With primaries in progress and a Presidential election just months away many voting rights advocates believe if the justice system is not challenged many eligible voters will be left out of the process.
“The 700,000 eligible inmates in jails don't have access to voter registration materials or absentee ballots,” said Marc Mauer, executive director of the Sentencing Project.
To address this problem, the District has set up a system in its jails to accommodate eligible voters but candidates and advocates said it falls short.
“I would have loved to debate other candidates inside the jails. Inmates, like other voters, need to know that certain politicians up for reelection have done nothing to improve the human rights violations that occur in our jails,” said Ron Moten, a candidate for the Ward 7 council seat.
Charlie Sullivan, cofounder of Citizens United for Rehabilitation of Errants (CURE) agreed. “If more inmates voted, it could turn elections around. Could you imagine an incumbent losing to a candidate with votes that came from the jails? It would be awesome. We would have a much better penal system locally.”
According to Department of Correction officials, if an inmate wishes to register, a case manager provides a voter registration application. Completed registration applications are delivered by the case manager to the designated staff member who places them in an envelope and delivers them to the mailroom. The DOC mail carrier hand delivers the applications to the Board of Elections and Ethics and receives a signed receipt.
“At any given time In DC jails, out of the 2,500 inmates about 90 percent are eligible to vote. In the years that we have been advocating for inmates’ rights to vote, we have never witnessed more than 400 inmates voting for an election cycle,” said Sullivan. “DC’s system is far better than others around the country on inmate voting rights. But there are many things that need to be done so that eligible voters inside jails have all the same opportunities to make informed choices and allowed to vote.
Elliot M., 28, (last name not given purposely) has been in jail five times in the last eight years for several misdemeanors such as trespassing, marijuana use and not reporting for court hearings.
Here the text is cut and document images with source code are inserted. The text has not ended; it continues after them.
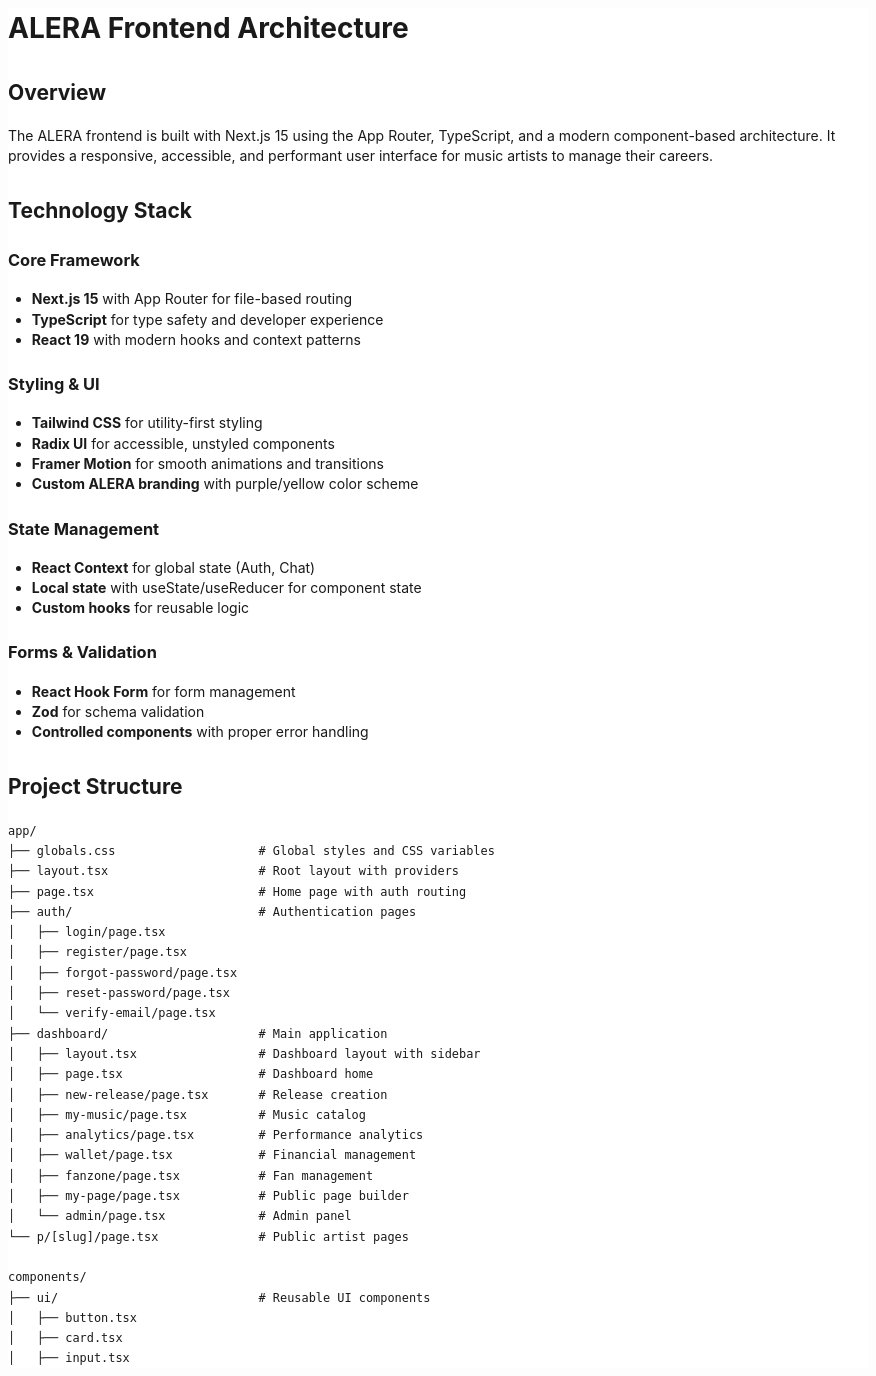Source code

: # ALERA Frontend Architecture

## Overview
The ALERA frontend is built with Next.js 15 using the App Router, TypeScript, and a modern component-based architecture. It provides a responsive, accessible, and performant user interface for music artists to manage their careers.

## Technology Stack

### Core Framework
- **Next.js 15** with App Router for file-based routing
- **TypeScript** for type safety and developer experience
- **React 19** with modern hooks and context patterns

### Styling & UI
- **Tailwind CSS** for utility-first styling
- **Radix UI** for accessible, unstyled components
- **Framer Motion** for smooth animations and transitions
- **Custom ALERA branding** with purple/yellow color scheme

### State Management
- **React Context** for global state (Auth, Chat)
- **Local state** with useState/useReducer for component state
- **Custom hooks** for reusable logic

### Forms & Validation
- **React Hook Form** for form management
- **Zod** for schema validation
- **Controlled components** with proper error handling

## Project Structure

```
app/
├── globals.css                    # Global styles and CSS variables
├── layout.tsx                     # Root layout with providers
├── page.tsx                       # Home page with auth routing
├── auth/                          # Authentication pages
│   ├── login/page.tsx
│   ├── register/page.tsx
│   ├── forgot-password/page.tsx
│   ├── reset-password/page.tsx
│   └── verify-email/page.tsx
├── dashboard/                     # Main application
│   ├── layout.tsx                 # Dashboard layout with sidebar
│   ├── page.tsx                   # Dashboard home
│   ├── new-release/page.tsx       # Release creation
│   ├── my-music/page.tsx          # Music catalog
│   ├── analytics/page.tsx         # Performance analytics
│   ├── wallet/page.tsx            # Financial management
│   ├── fanzone/page.tsx           # Fan management
│   ├── my-page/page.tsx           # Public page builder
│   └── admin/page.tsx             # Admin panel
└── p/[slug]/page.tsx              # Public artist pages

components/
├── ui/                            # Reusable UI components
│   ├── button.tsx
│   ├── card.tsx
│   ├── input.tsx
```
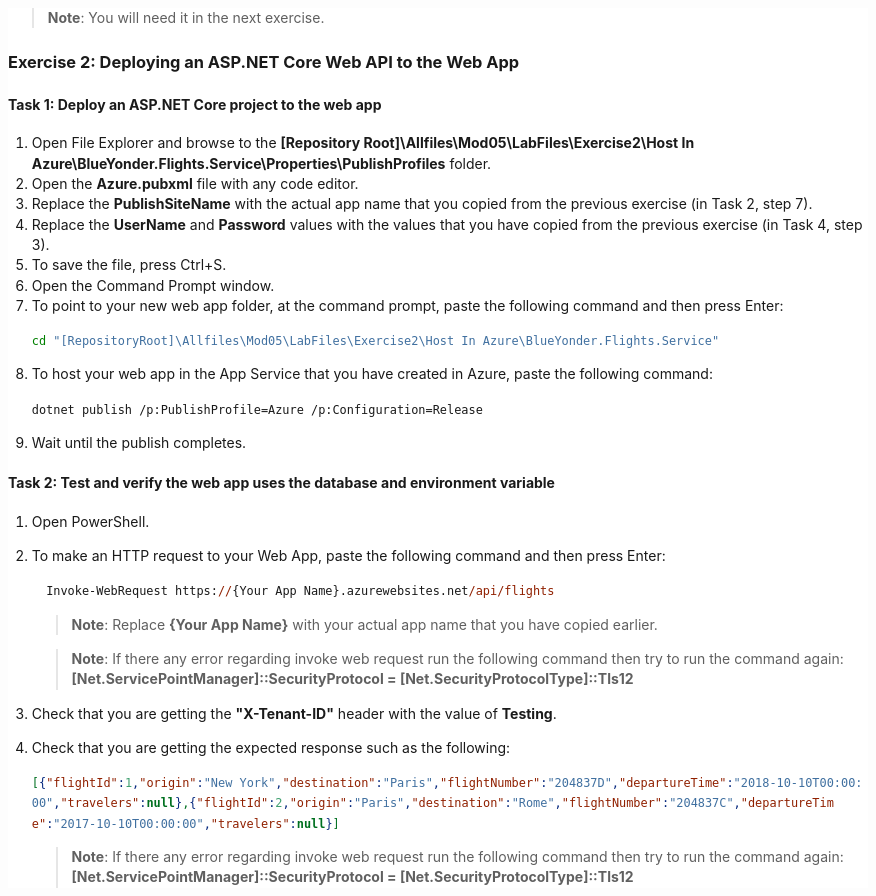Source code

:    >**Note**: You will need it in the next exercise.
	
### Exercise 2: Deploying an ASP.NET Core Web API to the Web App

#### Task 1: Deploy an ASP.NET Core project to the web app

1. Open File Explorer and browse to the **[Repository Root]\Allfiles\Mod05\LabFiles\Exercise2\Host In Azure\BlueYonder.Flights.Service\Properties\PublishProfiles** folder.
2. Open the **Azure.pubxml** file with any code editor.
3. Replace the **PublishSiteName** with the actual app name that you copied from the previous exercise (in Task 2, step 7).
4. Replace the **UserName** and **Password** values with the values that you have copied from the previous exercise (in Task 4, step 3).
5. To save the file, press Ctrl+S.
6. Open the Command Prompt window.
7. To point to your new web app folder, at the command prompt, paste the following command and then press Enter:
    ```bash
	cd "[RepositoryRoot]\Allfiles\Mod05\LabFiles\Exercise2\Host In Azure\BlueYonder.Flights.Service"
    ```
8. To host your web app in the App Service that you have created in Azure, paste the following command:
    ```bash
	dotnet publish /p:PublishProfile=Azure /p:Configuration=Release
    ```
9. Wait until the publish completes.

#### Task 2: Test and verify the web app uses the database and environment variable

1. Open PowerShell.
2. To make an HTTP request to your Web App, paste the following command and then press Enter:
    ```ps
      Invoke-WebRequest https://{Your App Name}.azurewebsites.net/api/flights
    ```
    > **Note**: Replace **{Your App Name}** with your actual app name that you have copied earlier.

    > **Note**: If there any error regarding invoke web request run the following command then try to run the command again:
    **[Net.ServicePointManager]::SecurityProtocol = [Net.SecurityProtocolType]::Tls12**

3. Check that you are getting the **"X-Tenant-ID"** header with the value of **Testing**.

4. Check that you are getting the expected response such as the following:
    ```json
    [{"flightId":1,"origin":"New York","destination":"Paris","flightNumber":"204837D","departureTime":"2018-10-10T00:00:00","travelers":null},{"flightId":2,"origin":"Paris","destination":"Rome","flightNumber":"204837C","departureTime":"2017-10-10T00:00:00","travelers":null}]
    ```
    > **Note**: If there any error regarding invoke web request run the following command then try to run the command again:
    **[Net.ServicePointManager]::SecurityProtocol = [Net.SecurityProtocolType]::Tls12**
He couldn’t recall one instance when he was asked about his voting status, given a form to request absentee ballots or vote while incarcerated.
“I remember how some of us were talking about how we wanted to vote for Obama in his first election. If the jails are coordinating voting for inmates, it definitely needs to do a better job so that everyone gets the information over and over until they thoroughly understand,” said Elliot.
For the upcoming primary, a designated employee from the Board of Elections and Ethics (BOEE) will visit the jail to pick up the voter registration cards as well as the applications for a mail absentee ballot.
On the designated date for the absentee ballot, voting stations will be set up on each floor staffed by DOC security and case management staff, BOEE staff, poll watchers and staff from the Office of Returning Citizens Affairs.
Inmates were individually brought to complete their ballots and place them in a sealed/signed envelope. The ballots which were in the custody of the BOEE were taken back to their office.
Officials also said inmates in court or medical treatment will be given ballots to complete and be picked up by the BOEE.